What started as “putting on a play" in the neighborhood, has grown into a borough-wide program of “Free Shakespeare in the Park”, which consists of touring in repertory two fully produced Shakespeare plays (a comedy and a tragedy) to twelve diverse park settings thoughout Queens County, Jersey City and Southampton, drawing an audience of over 5,000. The popularity of this free programming has made Hip to Hip Theatre Company the de facto Public Theatre of Queens.
Why “Hip to Hip”? Two reasons: one, the phrase “hip to hip” is lifted right out of Shakespeare’s Comedy of Errors and shows our commitment to the plays of Shakespeare; and two, the phrase captures the uniquely collaborative nature of the theatre arts, where a group of artists must stand “hip to hip” to create a unified production.
Hip to Hip’s first order of business in August 2007 was to lay
the groundwork for an annual summer program of “Free Shakespeare
in the Park” in Queens. Hip to Hip presented Shakespeare’s
As You Like It at two outdoor venues: the open-air stage of Woodside’s
Windmuller Park and the beautiful courtyard of Sunnyside’s All Saint’s
Church. The performances drew an audience of approximately 500.
In 2008, Hip to Hip presented Shakespeare’s Twelfth Night. Thanks to the success of the prior season, Hip to Hip was able to increase the number of performances and the number of venues, adding Southampton’s Agawam Park to the tour. The performances drew an audience of approximately 950.

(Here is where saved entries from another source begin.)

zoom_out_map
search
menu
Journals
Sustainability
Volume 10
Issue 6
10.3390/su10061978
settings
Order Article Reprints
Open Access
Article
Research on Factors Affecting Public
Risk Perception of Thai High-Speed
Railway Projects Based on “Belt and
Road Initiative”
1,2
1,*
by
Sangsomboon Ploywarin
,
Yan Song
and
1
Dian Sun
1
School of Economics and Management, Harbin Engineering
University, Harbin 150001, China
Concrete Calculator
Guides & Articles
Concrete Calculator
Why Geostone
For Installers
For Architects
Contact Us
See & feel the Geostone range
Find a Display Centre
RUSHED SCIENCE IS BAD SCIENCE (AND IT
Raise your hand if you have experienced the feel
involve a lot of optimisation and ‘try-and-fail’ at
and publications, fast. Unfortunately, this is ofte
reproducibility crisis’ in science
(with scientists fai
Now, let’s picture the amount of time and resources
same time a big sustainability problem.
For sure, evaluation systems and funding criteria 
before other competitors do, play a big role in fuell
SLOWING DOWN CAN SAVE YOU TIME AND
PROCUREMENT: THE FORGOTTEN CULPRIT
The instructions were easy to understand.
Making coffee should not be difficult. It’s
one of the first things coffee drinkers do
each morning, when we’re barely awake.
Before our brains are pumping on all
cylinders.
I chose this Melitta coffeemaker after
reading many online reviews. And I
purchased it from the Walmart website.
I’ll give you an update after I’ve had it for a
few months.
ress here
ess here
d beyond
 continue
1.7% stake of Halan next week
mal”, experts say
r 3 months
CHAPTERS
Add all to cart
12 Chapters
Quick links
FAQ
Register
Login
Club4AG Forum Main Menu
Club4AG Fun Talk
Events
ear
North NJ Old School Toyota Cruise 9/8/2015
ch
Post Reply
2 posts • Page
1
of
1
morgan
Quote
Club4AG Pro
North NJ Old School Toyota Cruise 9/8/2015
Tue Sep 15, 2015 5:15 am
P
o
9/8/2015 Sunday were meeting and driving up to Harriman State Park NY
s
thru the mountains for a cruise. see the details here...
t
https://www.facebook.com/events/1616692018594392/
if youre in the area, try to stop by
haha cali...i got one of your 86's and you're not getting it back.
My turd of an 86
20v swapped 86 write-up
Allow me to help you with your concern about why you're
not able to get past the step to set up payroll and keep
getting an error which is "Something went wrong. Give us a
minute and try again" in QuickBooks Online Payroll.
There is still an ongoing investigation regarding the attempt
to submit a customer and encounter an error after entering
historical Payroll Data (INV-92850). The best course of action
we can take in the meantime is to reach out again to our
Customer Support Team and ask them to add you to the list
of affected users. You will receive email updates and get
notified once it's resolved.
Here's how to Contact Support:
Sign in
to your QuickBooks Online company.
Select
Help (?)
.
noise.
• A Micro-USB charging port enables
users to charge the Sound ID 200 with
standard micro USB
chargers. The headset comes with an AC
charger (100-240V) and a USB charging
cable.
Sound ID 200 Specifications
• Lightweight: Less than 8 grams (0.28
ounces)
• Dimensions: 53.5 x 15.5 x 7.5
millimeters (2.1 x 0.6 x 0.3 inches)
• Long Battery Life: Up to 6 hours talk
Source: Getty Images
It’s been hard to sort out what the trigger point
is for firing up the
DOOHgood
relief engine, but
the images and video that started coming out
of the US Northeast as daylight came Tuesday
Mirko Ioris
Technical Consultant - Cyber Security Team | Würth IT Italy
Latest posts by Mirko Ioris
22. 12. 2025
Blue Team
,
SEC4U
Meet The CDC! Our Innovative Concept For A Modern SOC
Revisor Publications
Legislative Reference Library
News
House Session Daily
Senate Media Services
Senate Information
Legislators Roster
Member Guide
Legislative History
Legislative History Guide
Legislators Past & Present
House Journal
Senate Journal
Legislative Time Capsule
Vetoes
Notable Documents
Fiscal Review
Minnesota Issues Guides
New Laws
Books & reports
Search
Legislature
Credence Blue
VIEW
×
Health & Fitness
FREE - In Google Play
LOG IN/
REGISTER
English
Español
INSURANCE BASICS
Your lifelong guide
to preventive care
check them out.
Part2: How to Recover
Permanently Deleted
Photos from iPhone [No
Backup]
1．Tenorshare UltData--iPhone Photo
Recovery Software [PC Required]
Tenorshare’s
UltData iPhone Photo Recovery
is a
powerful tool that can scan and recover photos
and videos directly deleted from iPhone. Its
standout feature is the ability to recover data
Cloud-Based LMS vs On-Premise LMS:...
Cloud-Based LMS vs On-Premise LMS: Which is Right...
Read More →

In 2009, Hip to Hip was for the first time awarded public funding from New York City’s Department of Cultural Affairs and the New York State Council on the Arts, administered by Queens Council on the Arts. With a budget twice the size as the prior year, Hip to Hip was able to expand both the size and scope of its programming. For the first time, Hip to Hip presented two productions (A Midsummer Night’s Dream and Romeo & Juliet) in seven geographically and demographically diverse communities, and drew an audience of approximately 2,000.
2010 was an extraordinary year of growth for Hip to Hip. In addition to receiving increased public funding, they received a generous sponsorship geared toward the technical elements of production. This, coupled with the prior seasons’ success, raised the profile of Hip to Hip and attracted the attention of the New York Times, National Public Radio and countless Queens-based periodicals. Hip to Hip’s productions of Taming of the Shrew and Macbeth reached nearly 4,000 people at eight diverse park settings over the course of a three-week tour.
In spite of the poor national economic environment in 2011, Hip to Hip was able to maintain its programming with a slightly smaller budget. Its productions of Othello and Much Ado About Nothing were lauded by the critics and played to approximately 4,400 people at nine venues. In a New York Times article, Hip to Hip was mentioned as proudly carrying the mantle of the legendary Joseph Papp by providing free Shakespeare in the park in New York City’s underserved boroughs.
2012 was a major growth year. Hip to Hip increased the reach of its programming by adding five new venues to its tour of Free Shakespeare in the Park, it enhanced the quality of its productions by purchasing a wireless microphone system for easy audibility, it solicited and won greater involvement from the community and the City of New York, and it launched several outreach initiatives, including “Kids and the Classics,” a program designed to introduce children to classic literature and performance. Hamlet and Comedy of Errors toured to twelve diverse venues, playing to an audience of approximately 5,100.